The present invention relates to signal processors and, more particularly, to signal processors that are dynamically modifiable for optimal performance and reduced power dissipation.
In order to expand the dynamic range of a signal processing system, companding signal processors can be used. A companding signal processor uses an input amplifier to amplify or attenuate a signal before it is provided to a signal processor, and an output amplifier is used to amplify or attenuate the signal provided by the signal processor. A signal processing circuit or signal processor includes an active filter. The gain of the output amplifier is the inverse of the gain of the input amplifier, thus conserving the overall gain of the signal processor. Ideally, the gains of the input amplifier and output amplifier should be dynamically variable. A signal strength detector can be used to measure the strength of the input signal and provide a processor appropriate gain control signal to the input amplifier and the output amplifier. See Y. Tsividis, “Externally linear, time-invariant systems and their application to companding signal processors,” IEEE Transactions on Circuits and Systems II, Vol. 44, No. 2, February 1997. The gain control signal sets the amplification factors of the input amplifier and the output amplifier. However, this approach has the problem in that because the signal processor has memory, distortion in the output of the signal processor occurs whenever the amplification factors of the input amplifier and the output amplifier are changed.

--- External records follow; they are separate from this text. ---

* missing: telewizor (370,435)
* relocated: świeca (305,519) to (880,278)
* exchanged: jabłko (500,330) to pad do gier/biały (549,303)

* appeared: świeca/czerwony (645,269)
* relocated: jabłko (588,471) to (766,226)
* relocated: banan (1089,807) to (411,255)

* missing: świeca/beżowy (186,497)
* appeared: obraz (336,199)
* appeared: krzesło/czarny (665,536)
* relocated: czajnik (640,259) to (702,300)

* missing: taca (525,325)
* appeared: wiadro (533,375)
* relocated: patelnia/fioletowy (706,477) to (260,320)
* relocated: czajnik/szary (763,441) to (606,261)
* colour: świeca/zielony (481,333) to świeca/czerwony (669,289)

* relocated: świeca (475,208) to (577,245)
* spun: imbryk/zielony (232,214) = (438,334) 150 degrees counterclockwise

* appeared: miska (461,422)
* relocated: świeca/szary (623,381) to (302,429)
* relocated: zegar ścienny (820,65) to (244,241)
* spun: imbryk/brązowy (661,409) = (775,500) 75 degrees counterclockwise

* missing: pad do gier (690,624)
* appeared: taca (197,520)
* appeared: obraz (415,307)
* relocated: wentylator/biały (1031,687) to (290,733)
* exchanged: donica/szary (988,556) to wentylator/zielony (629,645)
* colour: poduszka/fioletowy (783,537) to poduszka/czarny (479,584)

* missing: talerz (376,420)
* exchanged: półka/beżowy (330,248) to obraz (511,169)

The analog floating point technique addresses the problem of distortion in the output whenever the amplification factors change. See E. Blumenkrantz, “The analog floating point technique,” Proc. IEEE Symposium on Low Power Electronics, p. 72–73, 1995. This technique avoids distortion by altering the state variables of the signal processor when the amplification factors change. However, implementation of the analog floating point technique is complicated, and is sensitive to parasitics and component mismatch. Accordingly, there is a need for circuits which expand the dynamic range of a signal processor without interrupting the output of the system or causing distortion.